PRESIDENTE. L'ordine del giorno reca, nel quadro dell'indagine conoscitiva nell'ambito dell'esame del disegno di legge C. 5019 Governo, recante la delega al Governo in materia di depenalizzazione, pene detentive non carcerarie, sospensione del procedimento per messa alla prova e nei confronti degli irreperibili, e degli abbinati progetti di legge C. 879 Pecorella, C. 4824 Ferranti, C. 92 Stucchi, C. 2641 Bernardini, C. 3291-ter Governo e C. 2798 Bernardini, l'audizione del professore emerito di diritto processuale penale presso l'Università degli studi di Torino, Mario Chiavario, e del professore ordinario di diritto processuale penale presso l'Università degli studi di Macerata, Claudia Cesari.
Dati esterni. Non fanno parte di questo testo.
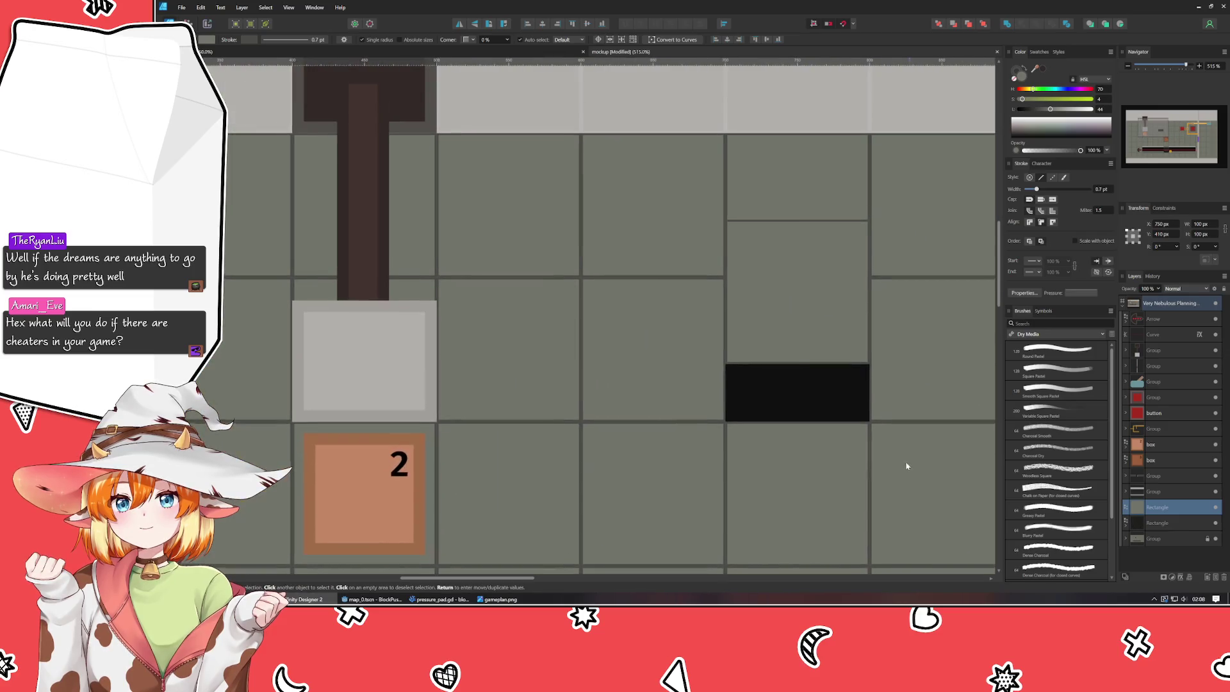
click(352, 241)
Iniziamo con l'intervento del professor Chiavario, cui do la parola per lo svolgimento della relazione. Premetto che dopo gli interventi ci sarà la possibilità di porre domande da parte dei commissari presenti.

MARIO CHIAVARIO, Professore emerito di diritto processuale penale presso l'Università degli studi di Torino. Grazie, presidente. Io mi sono soffermato essenzialmente su due aspetti, trattati entrambi nel disegno di legge governativo presentato dal Ministro Severino, quello della messa alla prova e quello dell'irreperibilità, o meglio del procedimento in caso di assenza.
Comunico subito che in via di principio, per quanto riguarda scopo e impianto generale delle due normative prospettate, mi trovo pienamente d'accordo sia con la ratio, sia con la fisionomia generale. Non mi soffermo sulle motivazioni, perché mi pare che siano illustrate nella relazione al disegno di legge. Ho visto anche alcune considerazioni nel dossier che è stato predisposto dagli uffici e mi pare che entrambe le normative meritino, per quanto vale la mia opinione, di essere portate avanti.
Svolgo, perciò, soltanto alcune osservazioni che tengono conto anche di altre proposte di legge, in particolare della proposta di legge che ha come prima firmataria l'onorevole Ferranti e del precedente disegno di legge governativo in materia di processo penale, oltre che di una proposta di legge del senatore Palma.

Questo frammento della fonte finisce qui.